The Protected Audience Bidding and Auction services implementations on GCP and AWS are functionally similar. One key difference is that while AWS uses an internal load balancer to route traffic to the Bidding and Auction services, GCP uses a service mesh. Another key difference is that the GCP packaging pipeline creates a Docker image, while the AWS packaging pipeline creates an Amazon Machine Image.
The Protected Audience Bidding and Auction services will be open-sourced in June 2023. In addition to the code for each service, we will open source Terraform configurations and scripts that allow ad techs to easily deploy the services proposed in this document.
The seller operates a SellerFrontEnd service and an Auction service. These services are responsible for orchestrating the auction and communicate with a seller-operated Key/Value service and partner-operated BuyerFrontEnd services. Learn more about how these services work.
A trusted execution environment (TEE) provides a level of assurance for data integrity, data confidentiality, and code integrity using hardware-backed techniques for increased security guarantees for code execution and data protection. The TEE-based SellerFrontEnd service receives its requests from a Seller Ad service. These requests can be either HTTP or gRPC. See the Envoy component to learn how HTTP requests are translated to gRPC. Then network requests are sent to all configured buyer front ends and Key/Value services. The following diagram provides an overall view of the system.
Figure 1. Seller GCP ArchitectureA buy-side ad tech is responsible for operating a BuyerFrontEnd service, a Bidding service, and a Key/Value service. A request begins with a gRPC message from a SellerFrontEnd service. The major subsequent steps include fetching data from the buyer-operated Key/Value service and generating bids for the ads that are present in the request. Learn more about the demand-side platform system. The following diagram provides an overall view of the system.

### SUPPLIED DATA
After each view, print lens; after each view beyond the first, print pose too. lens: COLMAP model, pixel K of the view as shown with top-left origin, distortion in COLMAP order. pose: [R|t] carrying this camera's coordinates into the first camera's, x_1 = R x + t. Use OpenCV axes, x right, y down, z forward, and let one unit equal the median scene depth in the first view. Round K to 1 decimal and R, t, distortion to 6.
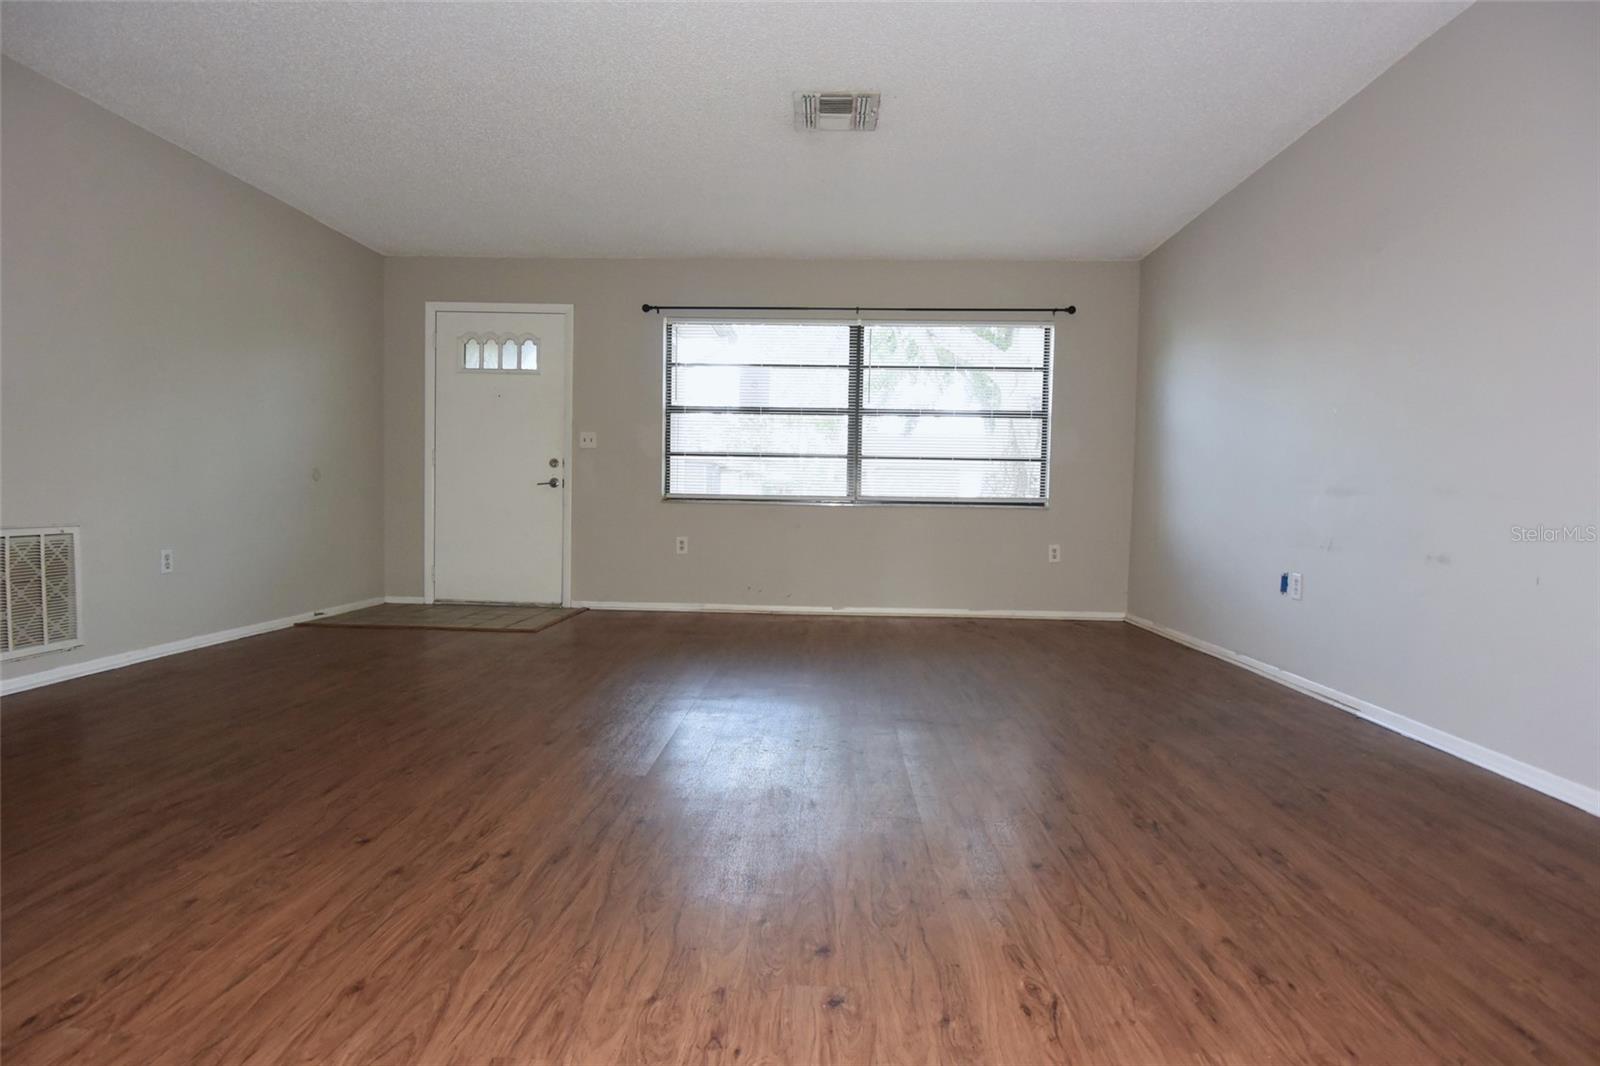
lens RADIAL K [[860.1, 0, 806.4], [0, 860.1, 536.6], [0, 0, 1]] dist [-0.002605, -0.026231]
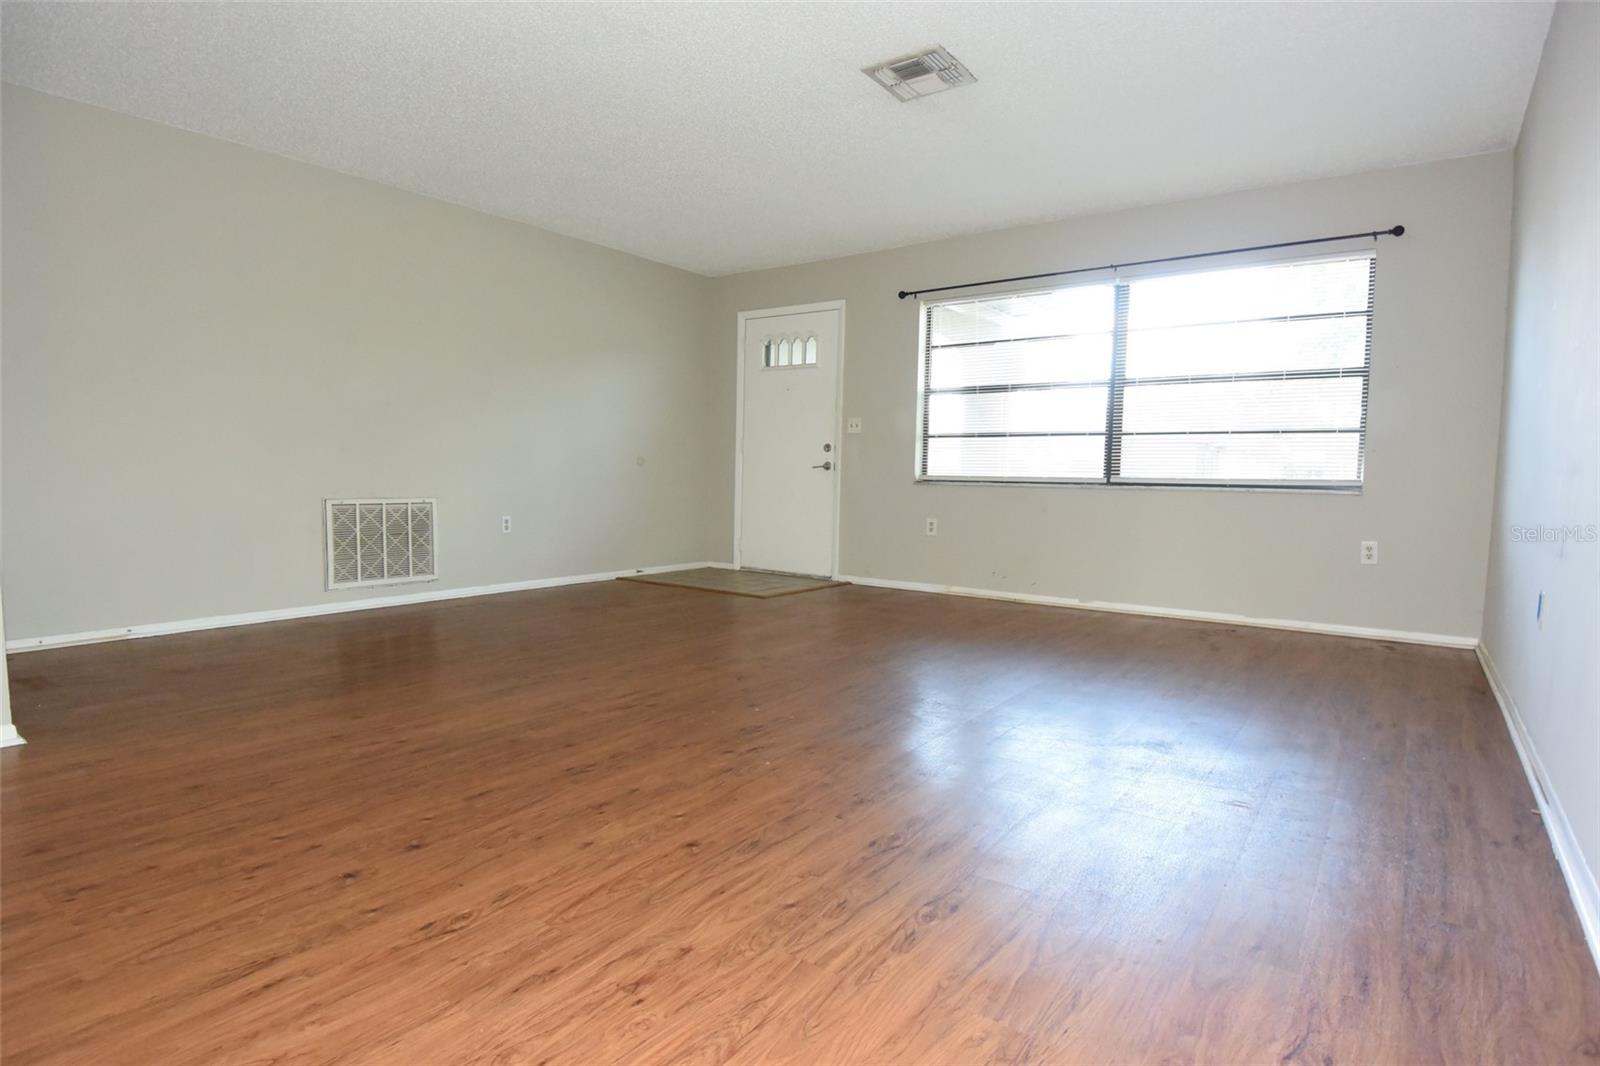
lens RADIAL K [[860.1, 0, 806.4], [0, 860.1, 536.6], [0, 0, 1]] dist [-0.002605, -0.026231]
pose [[0.820542, 0.037088, -0.570381, 0.313097], [-0.027018, 0.999294, 0.026110, -0.000809], [0.570947, -0.006014, 0.820965, 0.087828]]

### PROBLEMS AND TASKS
(a) Express every line of the records above as a JSON list of strings, one string per line, with blank lines skipped and the pictures left out.
(b) Write the next part of the text on the Protected Audience Bidding and Auction services, picking up after its last sentence.

### ANSWERS TO EACH TASK
(a)
[
  "After each view, print lens; after each view beyond the first, print pose too. lens: COLMAP model, pixel K of the view as shown with top-left origin, distortion in COLMAP order. pose: [R|t] carrying this camera's coordinates into the first camera's, x_1 = R x + t. Use OpenCV axes, x right, y down, z forward, and let one unit equal the median scene depth in the first view. Round K to 1 decimal and R, t, distortion to 6.",
  "lens RADIAL K [[860.1, 0, 806.4], [0, 860.1, 536.6], [0, 0, 1]] dist [-0.002605, -0.026231]",
  "lens RADIAL K [[860.1, 0, 806.4], [0, 860.1, 536.6], [0, 0, 1]] dist [-0.002605, -0.026231]",
  "pose [[0.820542, 0.037088, -0.570381, 0.313097], [-0.027018, 0.999294, 0.026110, -0.000809], [0.570947, -0.006014, 0.820965, 0.087828]]"
]

(b)
Figure 2. Buyer GCP ArchitectureThe Bidding and Auction services are regional services, where a ‘cloud region' refers to a particular geographical location as defined by GCP. We'll open source Terraform configurations to support deployment in multiple regions in different geographies. Ad techs can deploy services in any region supported by GCP. The Terraform configurations include parameters that an ad tech can update before deploying to a different cloud region. Note that even though the services are regional, the Terraform configurations show how to make use of global load balancers and service meshes to achieve multi-region coverage.
Identity and Access Management (IAM) is used to securely control who has access to your GCP resources. You can use IAM to create and manage users, groups, and permissions. You can also use IAM to audit access to your resources.
The default Terraform configuration requires a service account for each GCE instance. The service account is bound to an IAM role, which the GCE instance inherits.
A virtual private cloud (VPC) is an isolated resource within a public cloud. Sellers and buyers should start with 1 global VPC. A VPC is critical for security purposes and provides configurable firewall rules (which can be found in the Terraform modules).
Each buyer and seller should have 1 private subnet per region. By hosting most components in the private subnet, the service has extra protection from internet traffic. However, the buyer and seller's load balancers must face the public internet. Like VPCs, subnets rely on firewall rules for network security.
Firewall rules are used to control which types of traffic flow to which ports in the VPC. Key security group rules allow for egress and ingress traffic to flow from the load balancers to GCE Instances, and GCE instances to send network requests to external services.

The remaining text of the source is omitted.